[WHAT TO WORK ON]
For each line of the listing that holds "Акмолинская", show the full line.

[EXTRACTED DATA]
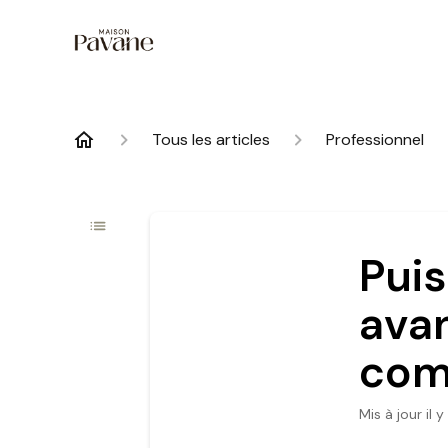
Tous les articles
Professionnel
Puis
ava
com
Mis à jour
il 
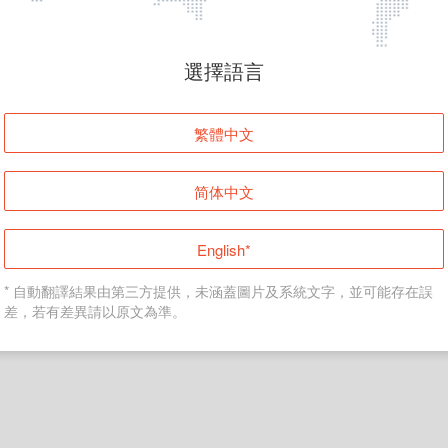
頁面無法顯示
選擇語言
發生錯誤！請登入並再試一次或回到主頁。
繁體中文
登入
简体中文
返回首頁
English*
* 自動翻譯結果由第三方提供，未涵蓋圖片及系統文字，並可能存在誤
差，若有差異請以原文為準。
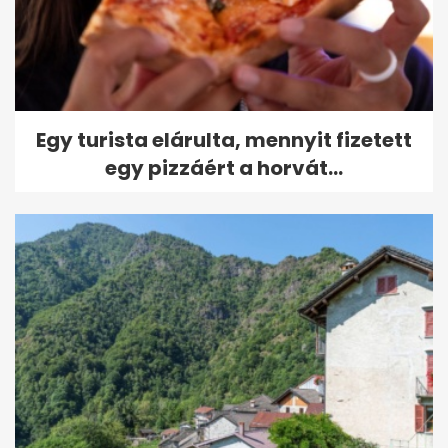
Egy turista elárulta, mennyit fizetett
egy pizzáért a horvát...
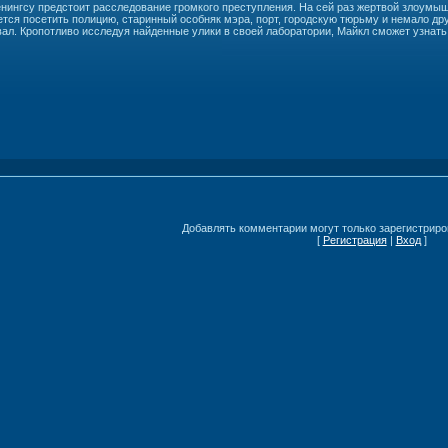
ингсу предстоит расследование громкого преступления. На сей раз жертвой злоумыш
ется посетить полицию, старинный особняк мэра, порт, городскую тюрьму и немало дру
вал. Кропотливо исследуя найденные улики в своей лаборатории, Майкл сможет узнат
Добавлять комментарии могут только зарегистриро
[
Регистрация
|
Вход
]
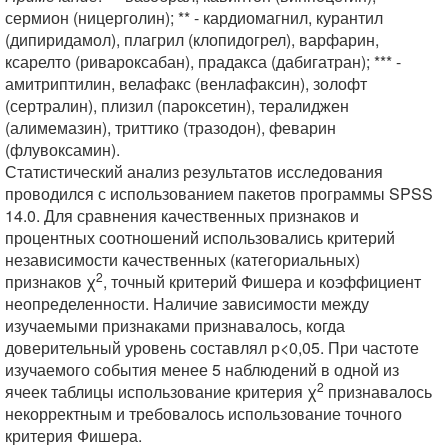
сермион (ницерголин); ** - кардиомагнил, курантил
(дипиридамол), плагрил (клопидогрел), варфарин,
ксарелто (ривароксабан), прадакса (дабигатран); *** -
амитриптилин, велафакс (венлафаксин), золофт
(сертралин), плизил (пароксетин), тералиджен
(алимемазин), триттико (тразодон), феварин
(флувоксамин).
Статистический анализ результатов исследования
проводился с использованием пакетов программы SPSS
14.0. Для сравнения качественных признаков и
процентных соотношений использовались критерий
независимости качественных (категориальных)
2
признаков χ
, точный критерий Фишера и коэффициент
неопределенности. Наличие зависимости между
изучаемыми признаками признавалось, когда
доверительный уровень составлял р<0,05. При частоте
изучаемого события менее 5 наблюдений в одной из
2
ячеек таблицы использование критерия χ
признавалось
некорректным и требовалось использование точного
критерия Фишера.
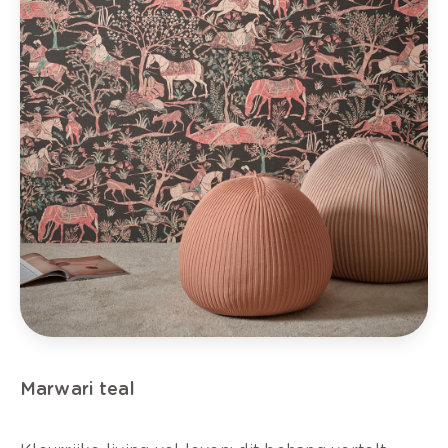
Marwari teal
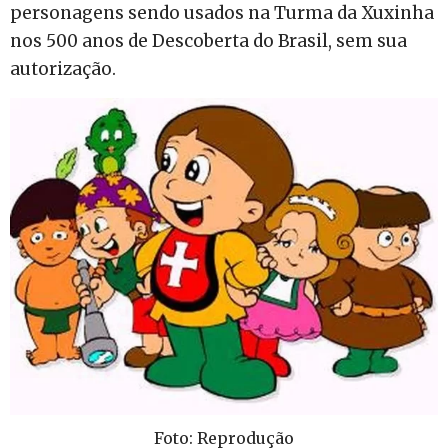
personagens sendo usados na Turma da Xuxinha
nos 500 anos de Descoberta do Brasil, sem sua
autorização.
Foto: Reprodução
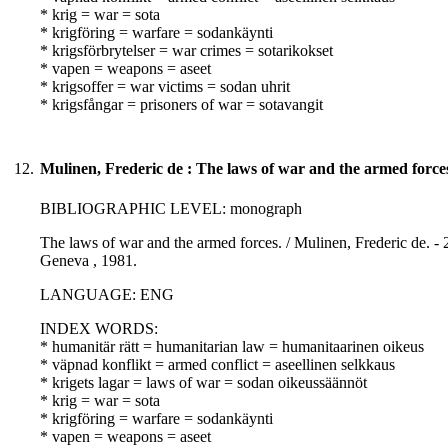
* krig = war = sota
* krigföring = warfare = sodankäynti
* krigsförbrytelser = war crimes = sotarikokset
* vapen = weapons = aseet
* krigsoffer = war victims = sodan uhrit
* krigsfångar = prisoners of war = sotavangit
12.
Mulinen, Frederic de : The laws of war and the armed forces
BIBLIOGRAPHIC LEVEL: monograph
The laws of war and the armed forces. / Mulinen, Frederic de. - 2n
Geneva , 1981.
LANGUAGE: ENG
INDEX WORDS:
* humanitär rätt = humanitarian law = humanitaarinen oikeus
* väpnad konflikt = armed conflict = aseellinen selkkaus
* krigets lagar = laws of war = sodan oikeussäännöt
* krig = war = sota
* krigföring = warfare = sodankäynti
* vapen = weapons = aseet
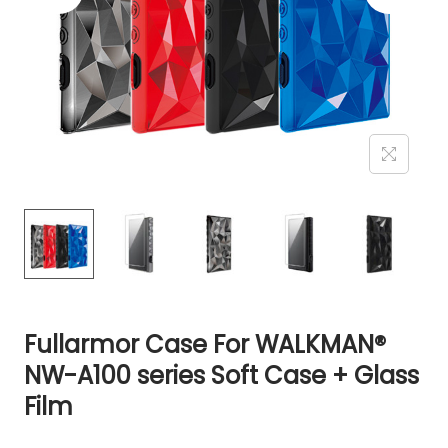
Fullarmor Case For WALKMAN®
NW-A100 series Soft Case + Glass
Film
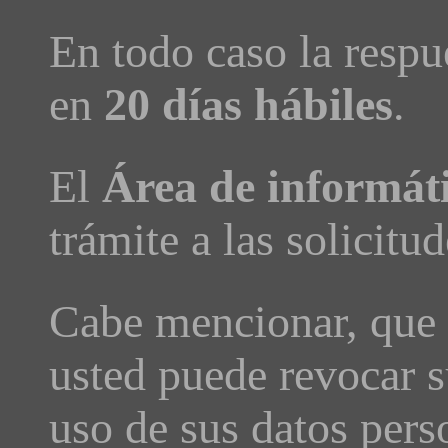
En todo caso la respue
en
20 días hábiles
.
El
Área de informát
trámite a las solici
Cabe mencionar, que
usted puede revocar s
uso de sus datos per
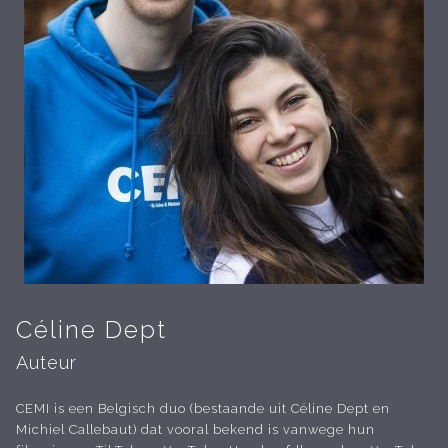
Céline Dept
Auteur
CEMI is een Belgisch duo (bestaande uit Céline Dept en
Michiel Callebaut) dat vooral bekend is vanwege hun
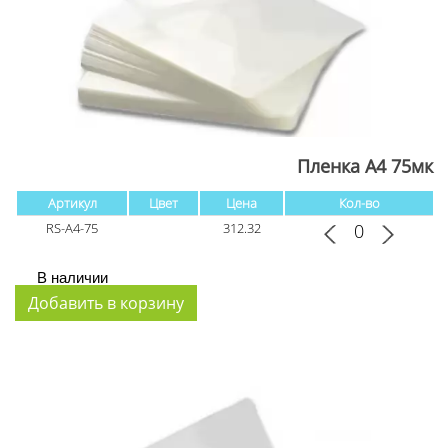
Пленка А4 75мк
Артикул
Цвет
Цена
Кол-во
RS-A4-75
312.32
В наличии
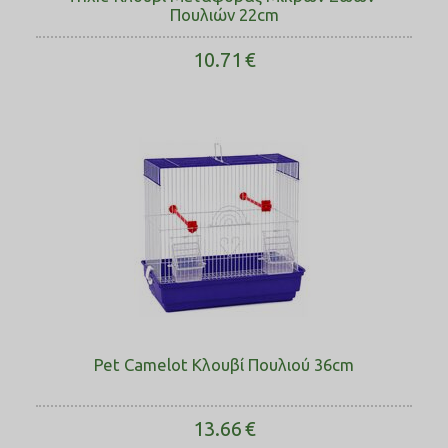
Πουλιών 22cm
10.71
€
Pet Camelot Κλουβί Πουλιού 36cm
13.66
€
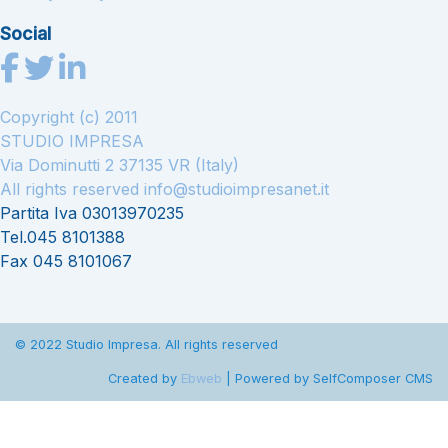
Social
Copyright (c) 2011
STUDIO IMPRESA
Via Dominutti 2 37135 VR (Italy)
All rights reserved
info@studioimpresanet.it
Partita Iva 03013970235
Tel.045 8101388
Fax 045 8101067
© 2022 Studio Impresa. All rights reserved
Created by
Ebweb
| Powered by SelfComposer CMS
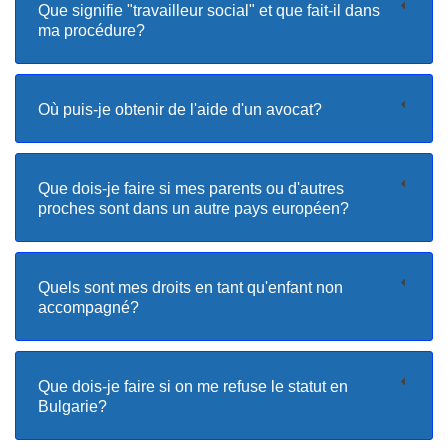
Que signifie "travailleur social" et que fait-il dans
ma procédure?
Où puis-je obtenir de l'aide d'un avocat?
Que dois-je faire si mes parents ou d'autres
proches sont dans un autre pays européen?
Quels sont mes droits en tant qu'enfant non
accompagné?
Que dois-je faire si on me refuse le statut en
Bulgarie?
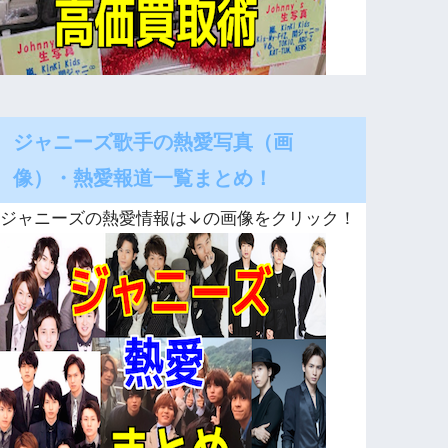
ジャニーズ歌手の熱愛写真（画
像）・熱愛報道一覧まとめ！
ジャニーズの熱愛情報は↓の画像をクリック！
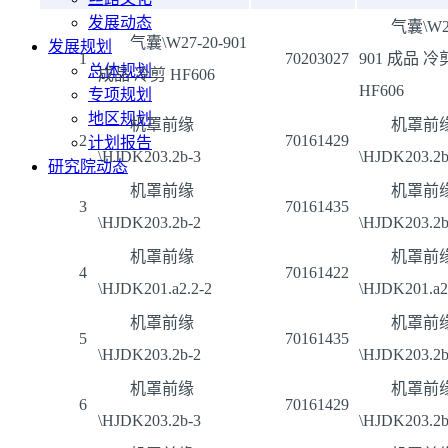
发展动态
气囊\W27
气囊\W27-20-901
发展规划
1
70203027
901 成品 冷
总体规划
成品 冷剪 HF606
HF606
专项规划
地区规划
机罩前缘
机罩前
2
70161429
计划报告
\HJDK203.2b-3
\HJDK203.2b
研究院动态
机罩前缘
机罩前
3
70161435
\HJDK203.2b-2
\HJDK203.2b
机罩前缘
机罩前
4
70161422
\HJDK201.a2.2-2
\HJDK201.a2
机罩前缘
机罩前
5
70161435
\HJDK203.2b-2
\HJDK203.2b
机罩前缘
机罩前
6
70161429
\HJDK203.2b-3
\HJDK203.2b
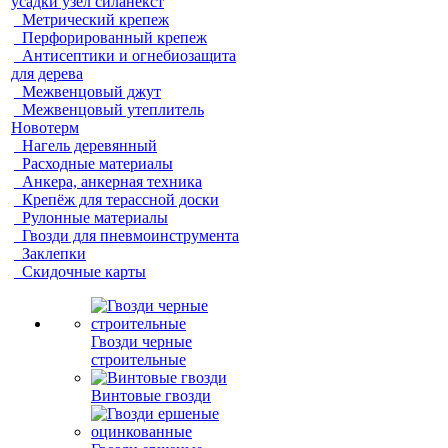
усадки узел силанекст
Метрический крепеж
Перфорированный крепеж
Антисептики и огнебиозащита
для дерева
Межвенцовый джут
Межвенцовый утеплитель
Новотерм
Нагель деревянный
Расходные материалы
Анкера, анкерная техника
Крепёж для терассной доски
Рулонные материалы
Гвозди для пневмоинструмента
Заклепки
Скидочные карты
Гвозди черные
строительные
Винтовые гвозди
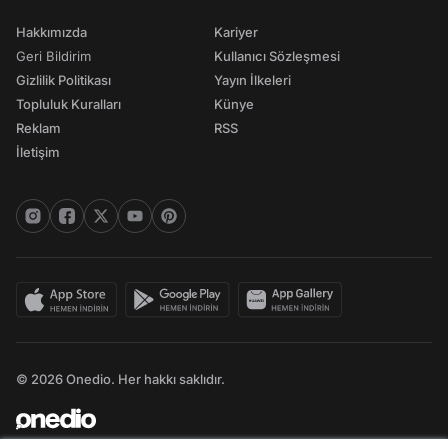
Hakkımızda
Kariyer
Geri Bildirim
Kullanıcı Sözleşmesi
Gizlilik Politikası
Yayın İlkeleri
Topluluk Kuralları
Künye
Reklam
RSS
İletişim
© 2026 Onedio. Her hakkı saklıdır.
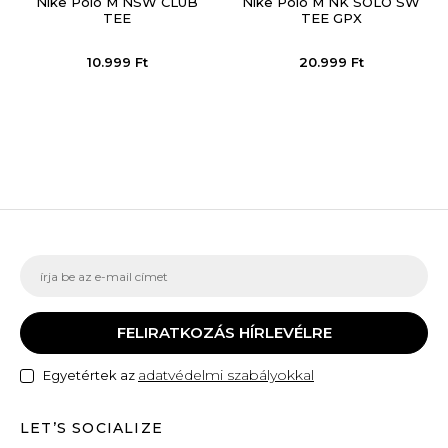
Nike Póló M NSW CLUB
Nike Póló M NK SOLO SW
TEE
TEE GPX
10.999
Ft
20.999
Ft
FELIRATKOZÁS HÍRLEVÉLRE
adatvédelmi szabályokkal
Egyetértek az
LET’S SOCIALIZE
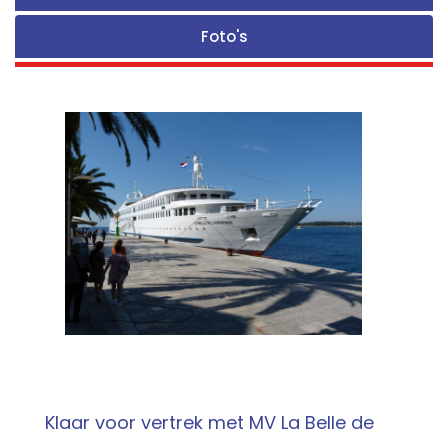
Foto's
Klaar voor vertrek met MV La Belle de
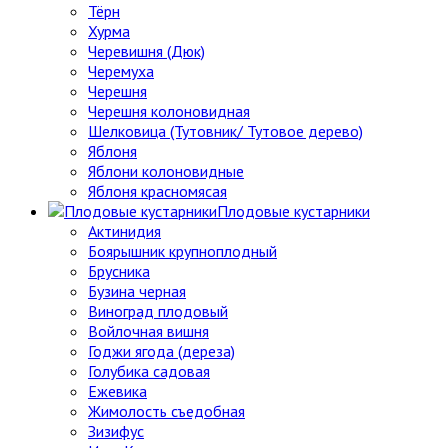
Тёрн
Хурма
Черевишня (Дюк)
Черемуха
Черешня
Черешня колоновидная
Шелковица (Тутовник/ Тутовое дерево)
Яблоня
Яблони колоновидные
Яблоня красномясая
Плодовые кустарники
Актинидия
Боярышник крупноплодный
Брусника
Бузина черная
Виноград плодовый
Войлочная вишня
Годжи ягода (дереза)
Голубика садовая
Ежевика
Жимолость съедобная
Зизифус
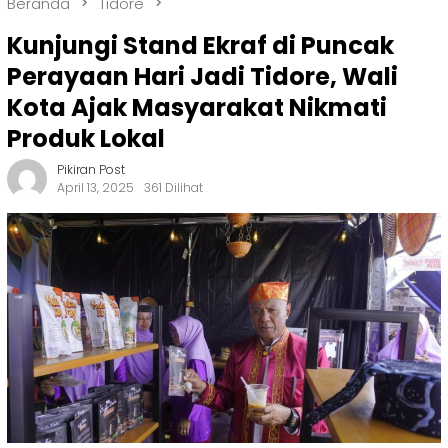
Beranda
Tidore
Kunjungi Stand Ekraf di Puncak
Perayaan Hari Jadi Tidore, Wali
Kota Ajak Masyarakat Nikmati
Produk Lokal
Pikiran Post
April 13, 2025
361 Dilihat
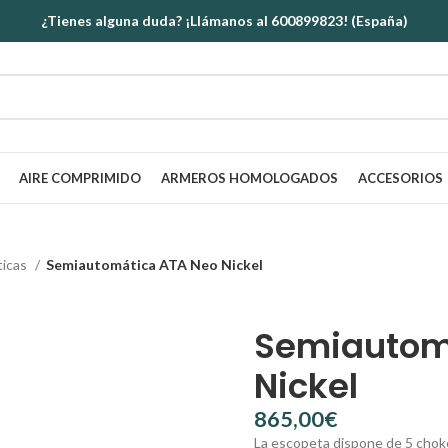
¿Tienes alguna duda? ¡Llámanos al 600899823! (España)
AIRE COMPRIMIDO
ARMEROS HOMOLOGADOS
ACCESORIOS
ticas
Semiautomática ATA Neo Nickel
Semiautom
Nickel
€
La escopeta dispone de 5 chokes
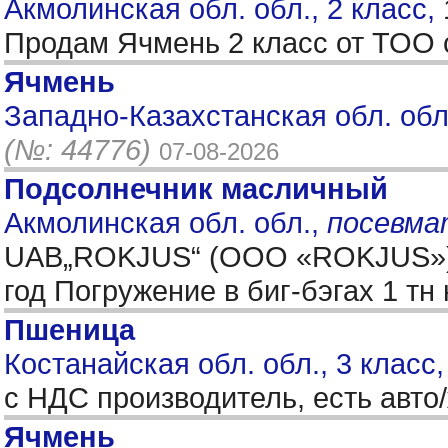
Акмолинская обл. обл., 2 класс,
Продам Ячмень 2 класс от ТОО с
Ячмень
Западно-Казахстанская обл. обл
(№: 44776)
07-08-2026
Подсолнечник масличный
Акмолинская обл. обл.,
посевма
UAB„ROKJUS“ (ООО «ROKJUS») «п
год Погружение в биг-бэгах 1 т
Пшеница
Костанайская обл. обл., 3 класс
с НДС производитель, есть авто
Ячмень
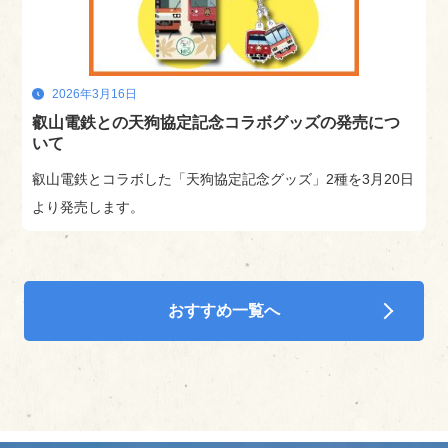
2026年3月16日
叡山電鉄との天狗協定記念コラボグッズの発売につ
いて
叡山電鉄とコラボした「天狗協定記念グッズ」2種を3月20日
より発売します。
おすすめ一覧へ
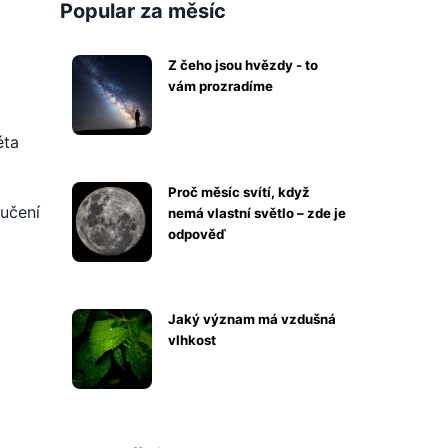
Popular za měsíc
Z čeho jsou hvězdy - to
vám prozradíme
éta
Proč měsíc svítí, když
ručení
nemá vlastní světlo – zde je
odpověď
Jaký význam má vzdušná
vlhkost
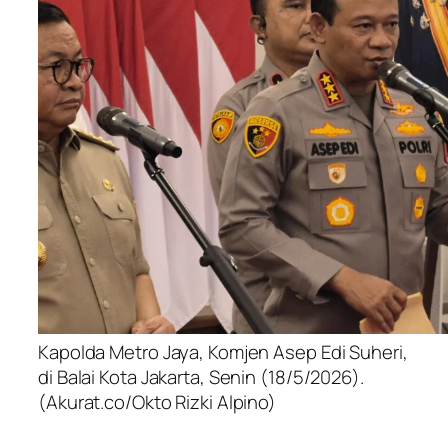
Kapolda Metro Jaya, Komjen Asep Edi Suheri,
di Balai Kota Jakarta, Senin (18/5/2026).
(Akurat.co/Okto Rizki Alpino)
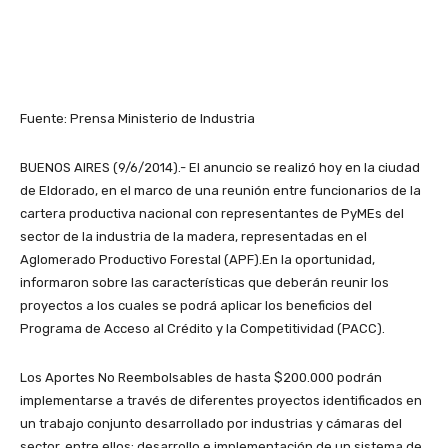
Fuente: Prensa Ministerio de Industria
BUENOS AIRES (9/6/2014).- El anuncio se realizó hoy en la ciudad
de Eldorado, en el marco de una reunión entre funcionarios de la
cartera productiva nacional con representantes de PyMEs del
sector de la industria de la madera, representadas en el
Aglomerado Productivo Forestal (APF).En la oportunidad,
informaron sobre las características que deberán reunir los
proyectos a los cuales se podrá aplicar los beneficios del
Programa de Acceso al Crédito y la Competitividad (PACC).
Los Aportes No Reembolsables de hasta $200.000 podrán
implementarse a través de diferentes proyectos identificados en
un trabajo conjunto desarrollado por industrias y cámaras del
sector, entre ellos: desarrollo e implementación de un sistema de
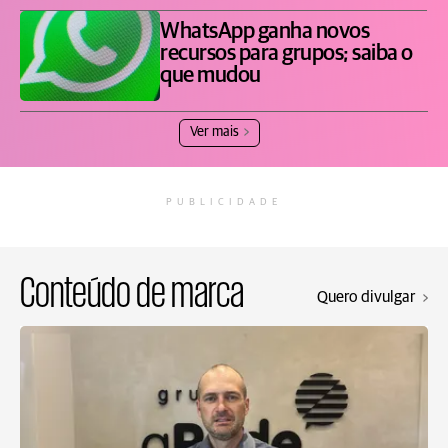
WhatsApp ganha novos
recursos para grupos; saiba o
que mudou
Ver mais
PUBLICIDADE
Conteúdo de marca
Quero divulgar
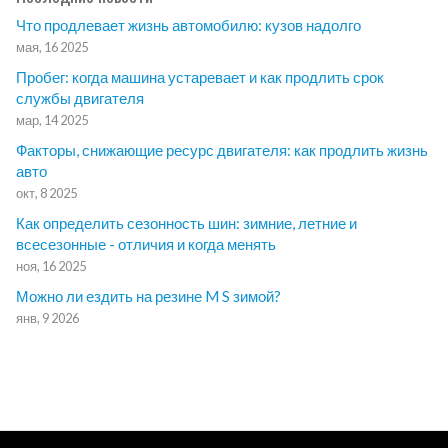
Что продлевает жизнь автомобилю: кузов надолго
мая, 16 2025
Пробег: когда машина устаревает и как продлить срок
службы двигателя
мар, 14 2025
Факторы, снижающие ресурс двигателя: как продлить жизнь
авто
окт, 8 2025
Как определить сезонность шин: зимние, летние и
всесезонные - отличия и когда менять
ноя, 16 2025
Можно ли ездить на резине M S зимой?
янв, 9 2026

[WRITTEN ANSWER]
Акмолинская обл. обл., 2 класс,
Акмолинская обл. обл.,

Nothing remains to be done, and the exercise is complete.